The issue has been caused by a security update applied by the Debian's "unattended-upgrades" package. Usually, security updates do not cause any issues, but not this time.

Here's what happened:

  1. At about 5 am UTC, the "unattended-upgrades" package installed a security patch for unbound.
  2. Alongside that patch, it installed AppArmor (a Linux kernel security module that allows the system administrator to restrict programs' capabilities with per-program profiles) with default rules and launched it.
  3. AppArmor's default ruleset is incompatible with our configuration so unbound simply stopped working.
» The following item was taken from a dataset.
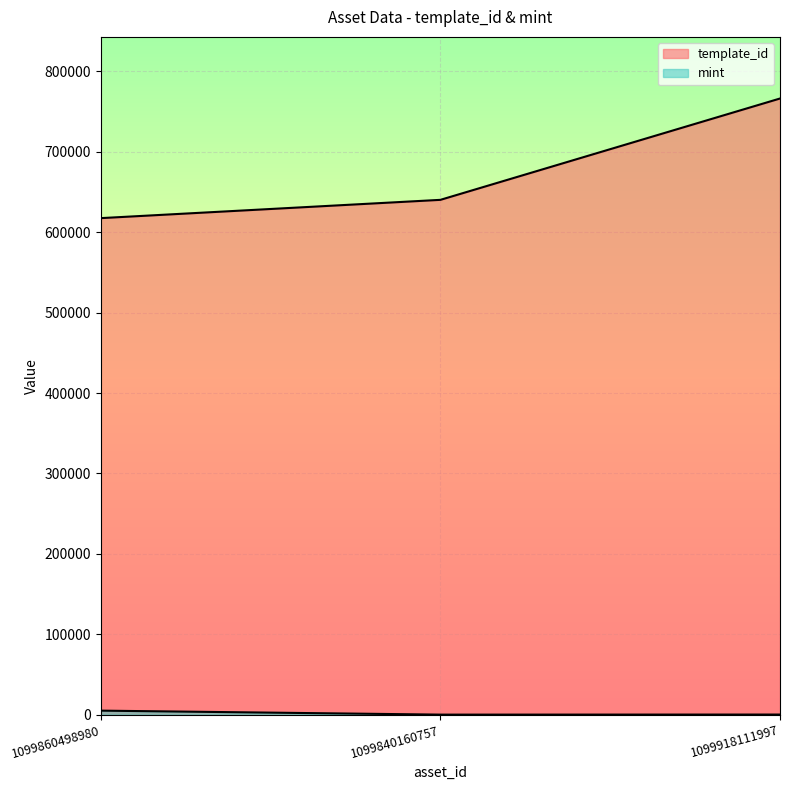

What are all the series names shown in the legend?

template_id, mint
At the same time, the AdGuard DNS binary continued to work and was trying to process queries.
  4. This was done automatically and almost at the same time on all 26 AdGuard DNS servers.
  5. It took us about 30 minutes to realize what really happened. Once the issue was identified, it took us about half an hour more to roll out the updated configuration to all the servers and restart everything.
  6. At first, we brought up only DNS-over-HTTPS and plain DNS in order to warm up the DNS caches.
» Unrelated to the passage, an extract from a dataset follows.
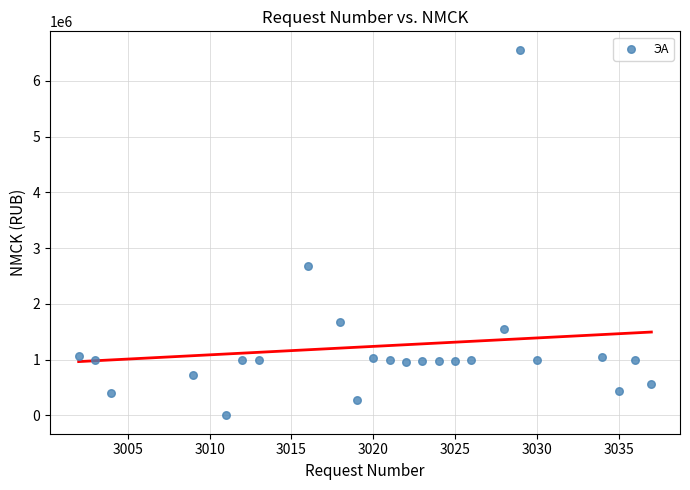

What is the range of Y values (max minus min)?

6558712.0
What we're going to do to avoid this in the future:

  1. We disabled the "unattended-upgrades" package on the servers. The fact that it installs not just the security updates, but also packages marked "recommended" is quite dangerous.
  2. All security updates will be reviewed manually and applied to the test server before rolling them out to everyone.
Posted May 29, 2020 - 12:35 UTC

Resolved
This incident has been resolved.
Posted May 28, 2020 - 07:02 UTC
Update
DOT is fully restored
Posted May 28, 2020 - 07:00 UTC
Update
DOT is fully restored in Amsterdam, we're rolling it to other locations
Posted May 28, 2020 - 06:53 UTC
Update
DNS and DOH are operational, we're working on restoring DOT
Posted May 28, 2020 - 06:12 UTC
Identified
The problem is identified, we're working on the fix
Posted May 28, 2020 - 05:54 UTC
Update
We are continuing to investigate this issue.
Posted May 28, 2020 - 05:34 UTC
Investigating
We are currently investigating this issue.
Posted May 28, 2020 - 05:05 UTC
This incident affected: AdGuard DNS.